**What you will do:**
Once the line containing "lutut, ketidakstabilan saat" is found, please copy it and all lines after it through the end of the records, exactly, leaving out pictures.

**Recorded data:**
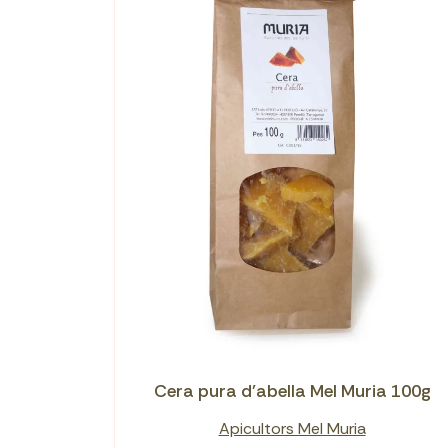
Cera pura d'abella Mel Muria 100g
Apicultors Mel Muria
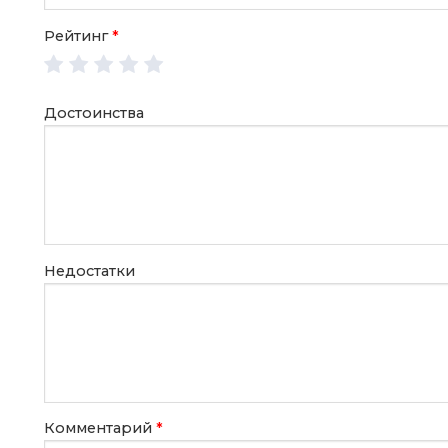
Рейтинг
*
Достоинства
Недостатки
Комментарий
*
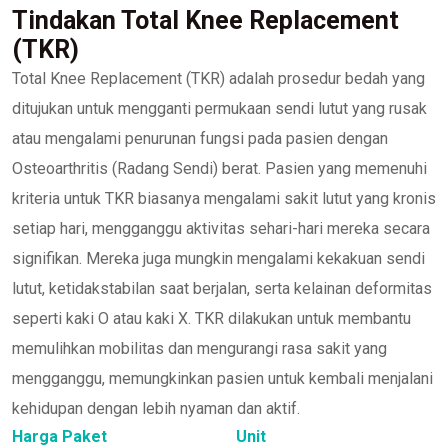
Tindakan Total Knee Replacement
(TKR)
Total Knee Replacement (TKR) adalah prosedur bedah yang
ditujukan untuk mengganti permukaan sendi lutut yang rusak
atau mengalami penurunan fungsi pada pasien dengan
Osteoarthritis (Radang Sendi) berat. Pasien yang memenuhi
kriteria untuk TKR biasanya mengalami sakit lutut yang kronis
setiap hari, mengganggu aktivitas sehari-hari mereka secara
signifikan. Mereka juga mungkin mengalami kekakuan sendi
lutut, ketidakstabilan saat berjalan, serta kelainan deformitas
seperti kaki O atau kaki X. TKR dilakukan untuk membantu
memulihkan mobilitas dan mengurangi rasa sakit yang
mengganggu, memungkinkan pasien untuk kembali menjalani
kehidupan dengan lebih nyaman dan aktif.
Harga Paket
Unit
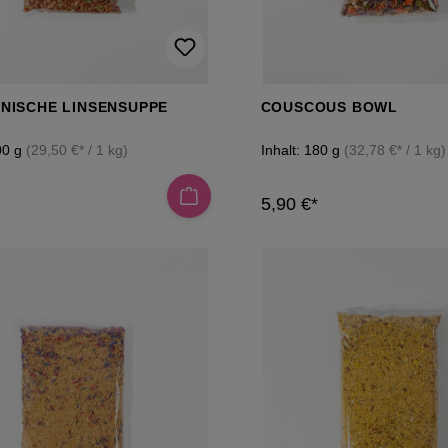
NISCHE LINSENSUPPE
COUSCOUS BOWL
00 g
(29,50 €* / 1 kg)
Inhalt:
180 g
(32,78 €* / 1 kg)
5,90 €*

**Answer to this task:**
lutut, ketidakstabilan saat berjalan, serta kelainan deformitas
seperti kaki O atau kaki X. TKR dilakukan untuk membantu
memulihkan mobilitas dan mengurangi rasa sakit yang
mengganggu, memungkinkan pasien untuk kembali menjalani
kehidupan dengan lebih nyaman dan aktif.
Harga Paket
Unit
NISCHE LINSENSUPPE
COUSCOUS BOWL
00 g
(29,50 €* / 1 kg)
Inhalt:
180 g
(32,78 €* / 1 kg)
5,90 €*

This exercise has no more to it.